#### EXERCISE DIRECTIONS
When the string "Bill" appears in a line of the records, show the whole line.

-- PROVIDED ENTRIES follows --

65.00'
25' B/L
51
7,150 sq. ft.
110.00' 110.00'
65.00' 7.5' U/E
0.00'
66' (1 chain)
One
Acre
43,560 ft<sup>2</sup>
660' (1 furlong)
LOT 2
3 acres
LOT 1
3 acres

-- PROVIDED ENTRIES concluded --
-- PROVIDED ENTRIES follows --

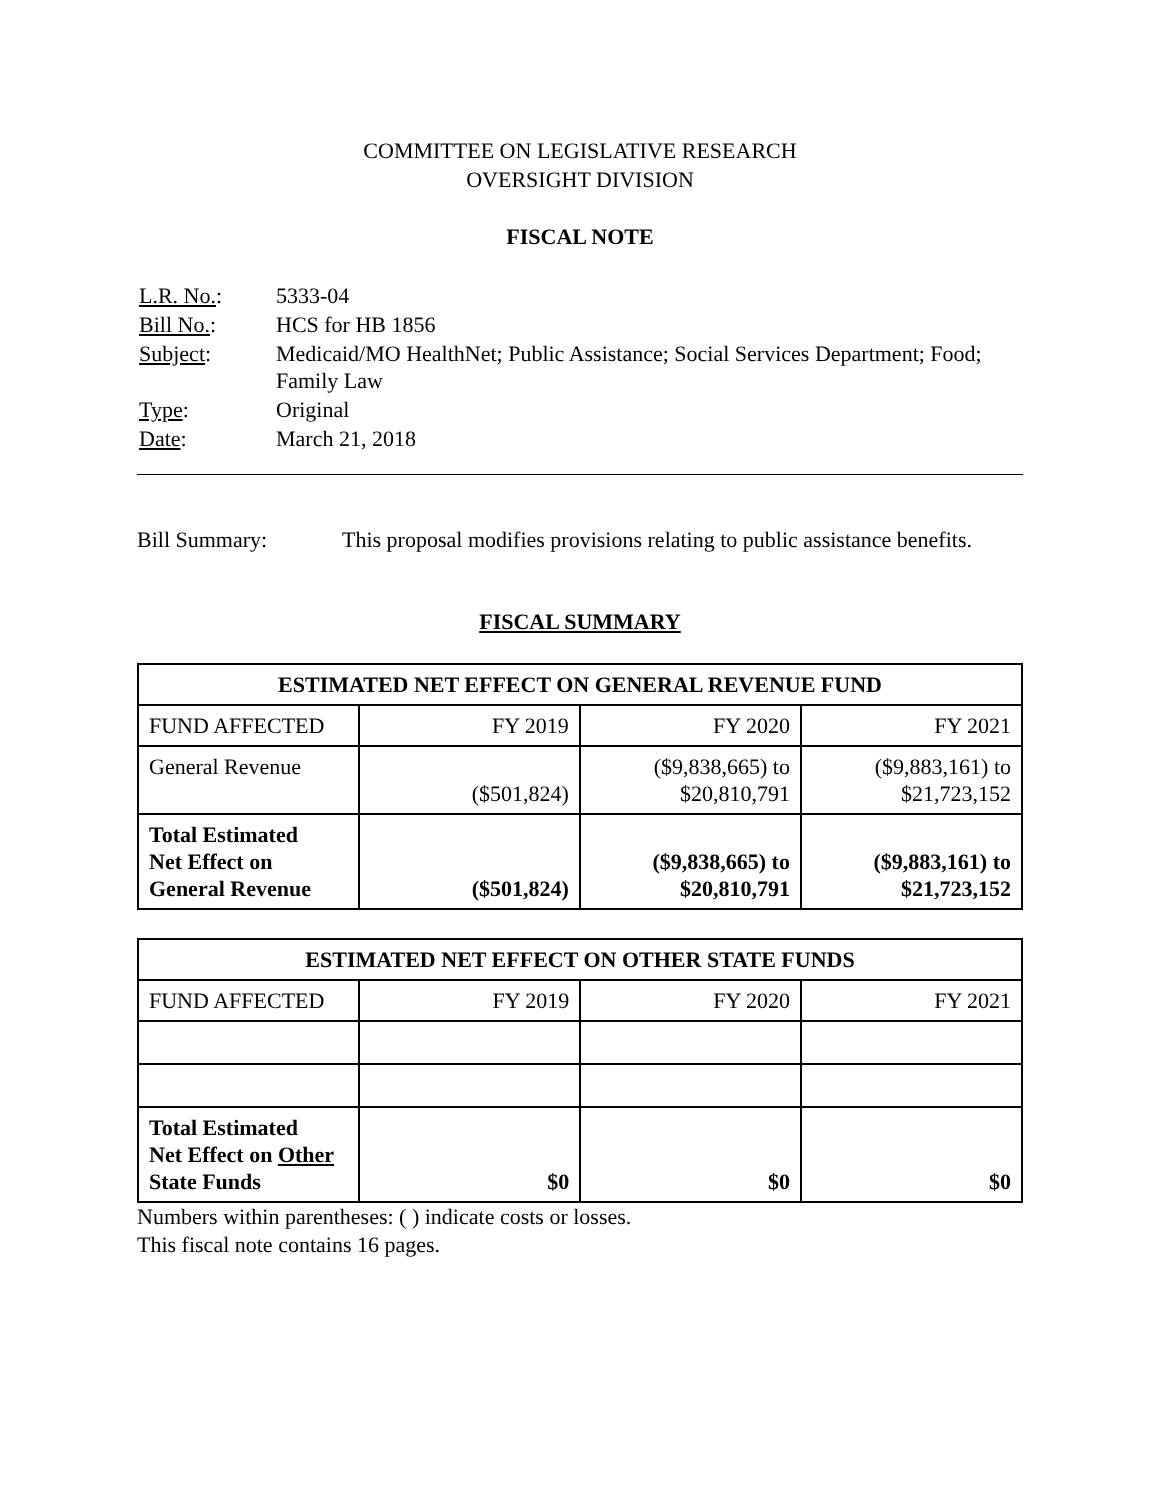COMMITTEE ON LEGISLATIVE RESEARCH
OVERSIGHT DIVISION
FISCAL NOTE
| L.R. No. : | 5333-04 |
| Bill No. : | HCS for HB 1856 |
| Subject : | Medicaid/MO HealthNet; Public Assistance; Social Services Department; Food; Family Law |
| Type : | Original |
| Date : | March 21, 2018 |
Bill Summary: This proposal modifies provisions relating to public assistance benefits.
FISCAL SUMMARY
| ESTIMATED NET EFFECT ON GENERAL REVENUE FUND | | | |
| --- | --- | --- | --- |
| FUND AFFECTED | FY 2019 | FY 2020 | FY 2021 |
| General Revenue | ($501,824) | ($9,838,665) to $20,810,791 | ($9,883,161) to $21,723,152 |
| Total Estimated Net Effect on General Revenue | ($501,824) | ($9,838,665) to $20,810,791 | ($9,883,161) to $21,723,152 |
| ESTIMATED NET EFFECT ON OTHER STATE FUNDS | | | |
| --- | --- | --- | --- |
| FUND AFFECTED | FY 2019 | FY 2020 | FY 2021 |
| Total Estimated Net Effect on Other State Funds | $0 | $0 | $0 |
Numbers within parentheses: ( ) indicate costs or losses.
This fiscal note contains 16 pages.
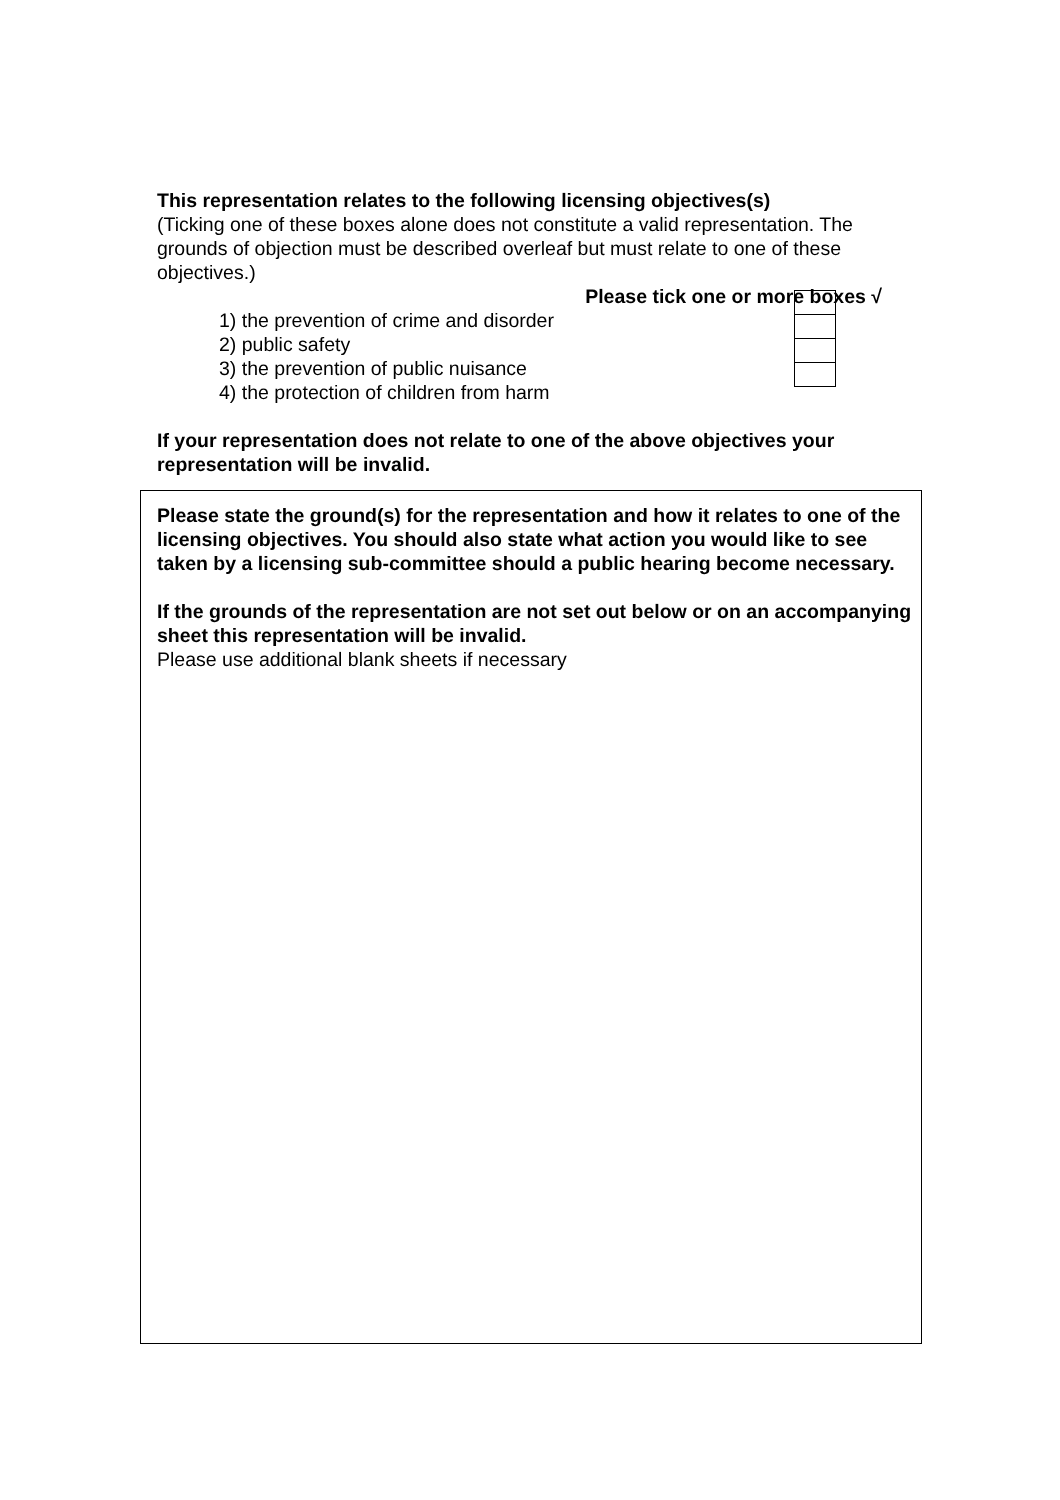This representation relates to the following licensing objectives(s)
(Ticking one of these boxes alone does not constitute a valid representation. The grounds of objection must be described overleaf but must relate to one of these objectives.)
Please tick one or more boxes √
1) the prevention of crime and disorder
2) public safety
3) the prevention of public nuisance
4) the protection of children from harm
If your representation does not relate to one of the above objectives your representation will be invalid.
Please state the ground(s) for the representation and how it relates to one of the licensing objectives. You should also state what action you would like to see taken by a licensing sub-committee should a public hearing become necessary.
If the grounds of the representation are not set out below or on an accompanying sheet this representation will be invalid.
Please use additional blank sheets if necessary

-- PROVIDED ENTRIES concluded --

#### ANSWER SPACE
| Bill No. : | HCS for HB 1856 |
Bill Summary: This proposal modifies provisions relating to public assistance benefits.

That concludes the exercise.